The output of the execute_image_label_vision() function is a list of the OCR'ed labels, like example below:
['CLF104120', 'HERBIERS UNIVERSITAIRES DE CLERMONT-FERRAND CLF104120.', 'Dactylorhiza maculata', '(L.) SOÓ', 'subsp. maculata', 'Famille Orchidaceae', 'Identification Thébaud G.', 'Récolteur Thomas M.', 'Date 2012', 'Date 6/7/2012', 'Pays France', 'Départerment Puy-de-Dôme', 'Commune Le Monestier', 'Virennes (Le Monestier, 63), PSET n°2.', 'note', 'RECOLNAT', '']
The next step is to extract text pieces that are species names.
Each element of the label list is put through the GBIF name_search API (example):
https://api.gbif.org/v1/species/match?name=Grapsus%20grapsus
Most search strings from the OCR list will not return a good result, which is why a 'confidence' bar is set.
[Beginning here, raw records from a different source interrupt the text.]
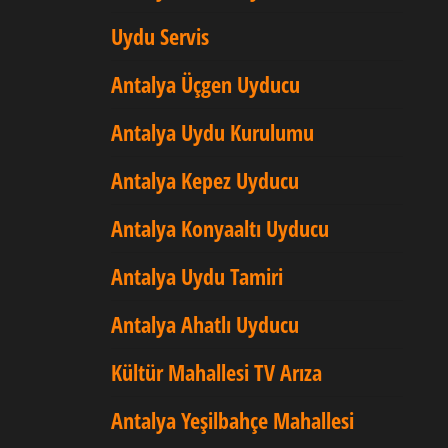
Uydu Servis
Antalya Üçgen Uyducu
Antalya Uydu Kurulumu
Antalya Kepez Uyducu
Antalya Konyaaltı Uyducu
Antalya Uydu Tamiri
Antalya Ahatlı Uyducu
Kültür Mahallesi TV Arıza
Antalya Yeşilbahçe Mahallesi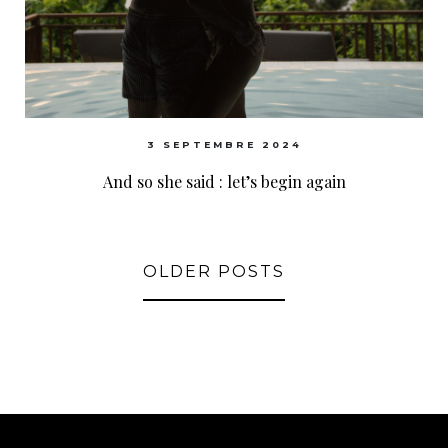
3 SEPTEMBRE 2024
And so she said : let’s begin again
OLDER POSTS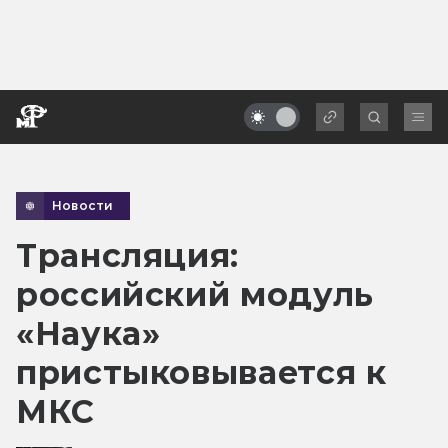
Новости
Трансляция:
российский модуль
«Наука»
пристыковывается к
МКС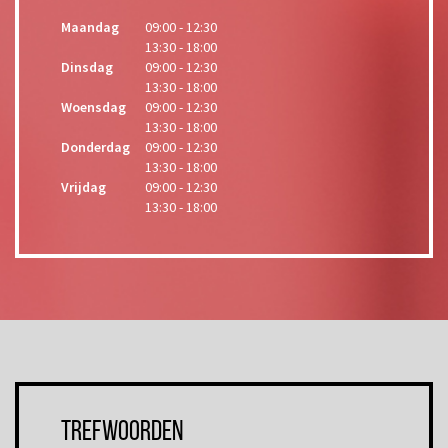
Maandag
09:00 - 12:30
13:30 - 18:00
Dinsdag
09:00 - 12:30
13:30 - 18:00
Woensdag
09:00 - 12:30
13:30 - 18:00
Donderdag
09:00 - 12:30
13:30 - 18:00
Vrijdag
09:00 - 12:30
13:30 - 18:00
Trefwoorden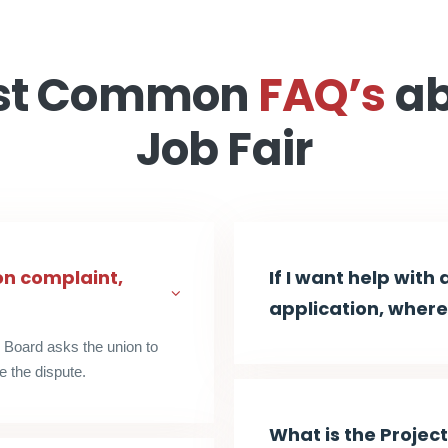
st Common
FAQ’s
ab
Job Fair
tion complaint,
If I want help with
application, where 
e Board asks the union to
te the dispute.
What is the Projec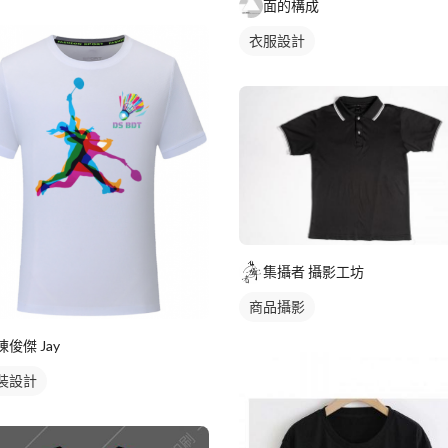
面的構成
衣服設計
集攝者 攝影工坊
商品攝影
陳俊傑 Jay
裝設計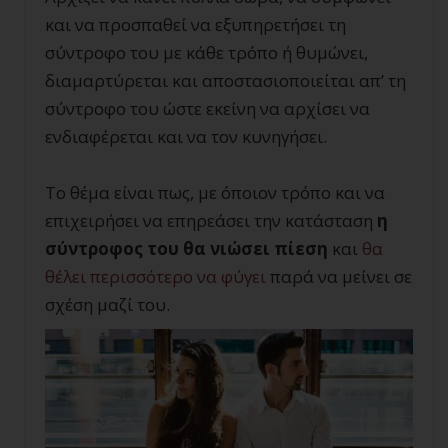
και να προσπαθεί να εξυπηρετήσει τη
σύντροφο του με κάθε τρόπο ή θυμώνει,
διαμαρτύρεται και αποστασιοποιείται απ’ τη
σύντροφο του ώστε εκείνη να αρχίσει να
ενδιαφέρεται και να τον κυνηγήσει.
Το θέμα είναι πως, με όποιον τρόπο και να
επιχειρήσει να επηρεάσει την κατάσταση
η
σύντροφος του θα νιώσει πίεση
και
θα
θέλει περισσότερο να φύγει
παρά να μείνει σε
σχέση μαζί του.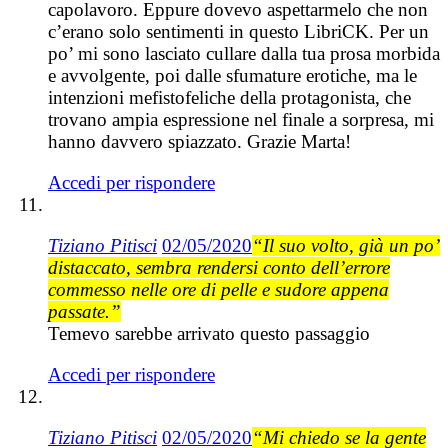
capolavoro. Eppure dovevo aspettarmelo che non
c’erano solo sentimenti in questo LibriCK. Per un
po’ mi sono lasciato cullare dalla tua prosa morbida
e avvolgente, poi dalle sfumature erotiche, ma le
intenzioni mefistofeliche della protagonista, che
trovano ampia espressione nel finale a sorpresa, mi
hanno davvero spiazzato. Grazie Marta!
Accedi per rispondere
Tiziano Pitisci
02/05/2020
“Il suo volto, già un po’
distaccato, sembra rendersi conto dell’errore
commesso nelle ore di pelle e sudore appena
passate.”
Temevo sarebbe arrivato questo passaggio
Accedi per rispondere
Tiziano Pitisci
02/05/2020
“Mi chiedo se la gente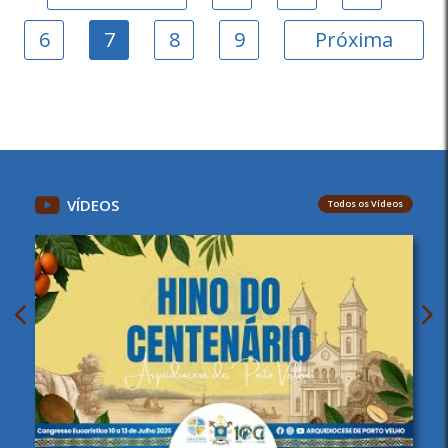
6
7
8
9
Próxima
VÍDEOS
Todos os Vídeos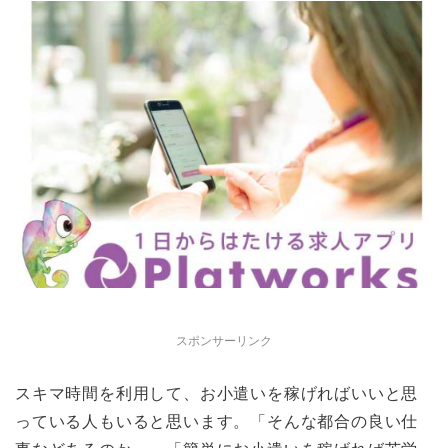
スポンサーリンク
スキマ時間を利用して、お小遣いを稼げればいいと思
っている人もいると思います。「そんな都合の良い仕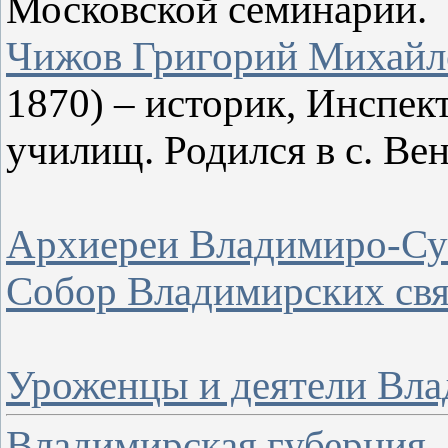
Московской семинарии.
Чижов Григорий Михайл
1870) – историк, Инспе
училищ. Родился в с. Вен
Архиереи Владимиро-Су
Собор Владимирских св
Уроженцы и деятели Вла
Владимирская губерния.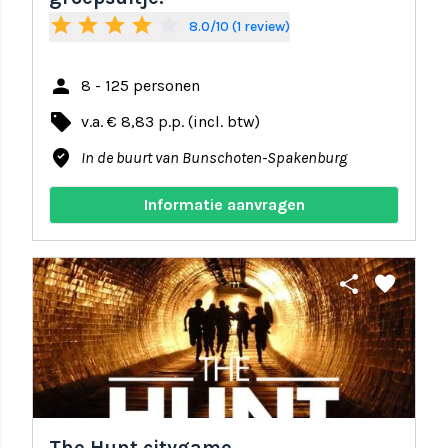
star
star
star
star
star_border
8.0/10 (1 review)
person
8 - 125 personen
local_offer
v.a. € 8,83 p.p. (incl. btw)
where_to_vote
In de buurt van Bunschoten-Spakenburg
Informatie aanvragen
share
favorite
The Hunt citygame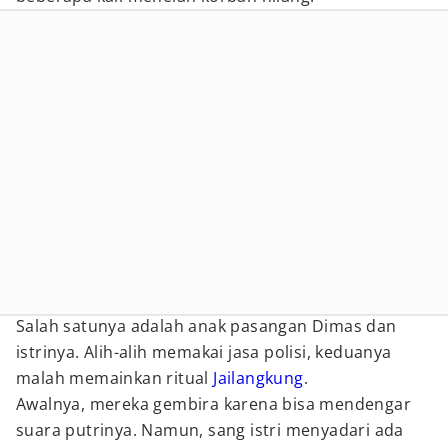
Salah satunya adalah anak pasangan Dimas dan
istrinya. Alih-alih memakai jasa polisi, keduanya
malah memainkan ritual
Jailangkung
.
Awalnya, mereka gembira karena bisa mendengar
suara putrinya. Namun, sang istri menyadari ada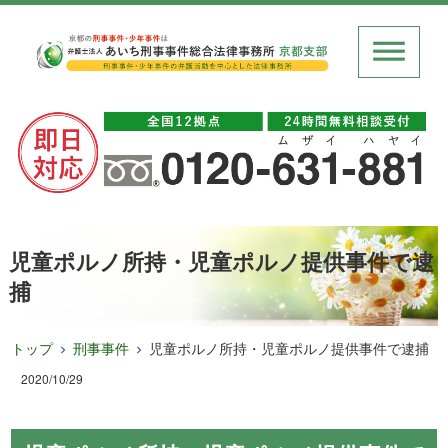
児童ポルノ所持・児童ポルノ提供事件で逮
捕
トップ
刑事事件
児童ポルノ所持・児童ポルノ提供事件で逮捕
2020/10/29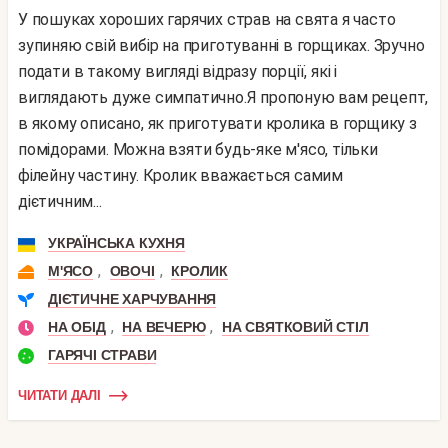
У пошуках хороших гарячих страв на свята я часто
зупиняю свій вибір на приготуванні в горщиках. Зручно
подати в такому вигляді відразу порції, які і
виглядають дуже симпатично.Я пропоную вам рецепт,
в якому описано, як приготувати кролика в горщику з
помідорами. Можна взяти будь-яке м'ясо, тільки
філейну частину. Кролик вважається самим
дієтичним...
УКРАЇНСЬКА КУХНЯ
,
,
М'ЯСО
ОВОЧІ
КРОЛИК
ДІЄТИЧНЕ ХАРЧУВАННЯ
,
,
НА ОБІД
НА ВЕЧЕРЮ
НА СВЯТКОВИЙ СТІЛ
ГАРЯЧІ СТРАВИ
ЧИТАТИ ДАЛІ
The default value is a confidence score of 80.
This value can of course be tweaked.
The output of the script for the dacty.png im age would look like so:
['status': 'ACCEPTED', 'confidence_score': 98, 'submitted_string': 'Dactylorhiza maculata', 'rank': 'SPECIES', 'scientific_name': 'Dactylorhiza maculata (L.) Soó']
Handwritten labels cannot be handled at this point in time. This part is a work in progress.
Currently I am looking into the Keras deep learning framework for a solution.
I have been thinking that if the handwritten documents belong to a small group of individuals, then the individual handwriting style ought to be identifiable. Each individual style could then be it's own font and from there you might have a reliable handwriting OCR method.